I live with four men, three of them teenagers, and am intimately familiar with the wet thigh thing, despite similar vigilance. Ugh. And what on earth they do in there that blocks the toilet so often, I have no idea. I have given up trying to train the men or clean the bathrooms; for my own sanity I have had to hire a cleaner.
My son is now in charge of his own bathroom. I, too, always worn anyone before they set foot in his bathroom. Growing up he always had chores he and his sister shared. So I know he knows how to clean a bathroom properly as I taught him and would double check on his work. So I can say with a clear conscious to my son’s future wives…he knows how. Here in lies the problem knowing how and completing the chore properly are two different things. Since he has reached adulthood (by age only) I have decided if he wants to live in squalor so be it. Hopefully the future wives will have more control than I do.

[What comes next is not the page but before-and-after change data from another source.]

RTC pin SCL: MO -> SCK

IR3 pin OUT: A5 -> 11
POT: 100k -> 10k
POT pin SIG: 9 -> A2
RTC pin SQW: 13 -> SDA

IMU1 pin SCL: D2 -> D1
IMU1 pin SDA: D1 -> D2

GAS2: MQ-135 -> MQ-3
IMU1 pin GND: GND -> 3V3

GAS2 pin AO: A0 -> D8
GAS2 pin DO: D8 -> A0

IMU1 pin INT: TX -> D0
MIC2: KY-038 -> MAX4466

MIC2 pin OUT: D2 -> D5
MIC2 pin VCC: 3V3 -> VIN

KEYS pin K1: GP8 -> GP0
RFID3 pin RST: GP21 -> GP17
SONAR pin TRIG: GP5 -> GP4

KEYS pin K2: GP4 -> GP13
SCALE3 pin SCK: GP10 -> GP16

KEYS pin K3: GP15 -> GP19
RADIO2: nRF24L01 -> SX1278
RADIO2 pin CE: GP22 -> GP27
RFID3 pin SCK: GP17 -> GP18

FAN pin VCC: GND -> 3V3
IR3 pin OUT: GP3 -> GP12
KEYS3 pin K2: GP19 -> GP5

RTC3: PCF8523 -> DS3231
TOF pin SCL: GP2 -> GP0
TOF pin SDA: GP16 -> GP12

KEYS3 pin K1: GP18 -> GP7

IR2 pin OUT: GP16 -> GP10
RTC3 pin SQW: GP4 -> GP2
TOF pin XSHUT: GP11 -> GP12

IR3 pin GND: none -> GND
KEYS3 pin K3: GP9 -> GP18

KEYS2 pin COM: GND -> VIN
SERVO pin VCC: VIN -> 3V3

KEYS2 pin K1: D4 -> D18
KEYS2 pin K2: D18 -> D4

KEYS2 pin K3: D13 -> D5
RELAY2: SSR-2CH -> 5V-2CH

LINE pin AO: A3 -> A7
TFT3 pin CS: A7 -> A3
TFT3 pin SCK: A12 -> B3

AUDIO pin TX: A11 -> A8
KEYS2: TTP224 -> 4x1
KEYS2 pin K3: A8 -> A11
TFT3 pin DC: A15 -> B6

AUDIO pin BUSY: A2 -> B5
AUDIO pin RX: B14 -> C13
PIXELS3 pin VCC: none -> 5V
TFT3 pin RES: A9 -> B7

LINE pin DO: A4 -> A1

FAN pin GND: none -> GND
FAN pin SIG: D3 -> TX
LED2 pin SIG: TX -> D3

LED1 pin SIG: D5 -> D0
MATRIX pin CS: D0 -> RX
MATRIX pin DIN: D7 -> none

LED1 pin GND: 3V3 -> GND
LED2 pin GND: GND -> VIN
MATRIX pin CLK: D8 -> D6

I laughed out loud here and scared the cat sleeping in my lap! Oh Logan, can I relate! Only one bathroom here and I don’t think I’ve ever told a guest where it is without apologizing for the conditions they were about to enter. I would like to preemptively beg forgiveness of my sons’ future wives….I tried to teach them, really!
Oh, My gosh! That was pee my pants funny. We have two bathrooms. One indeed is for girls and the other for boys. I can so relate! Thanks for the entertainment as it was just what I needed today.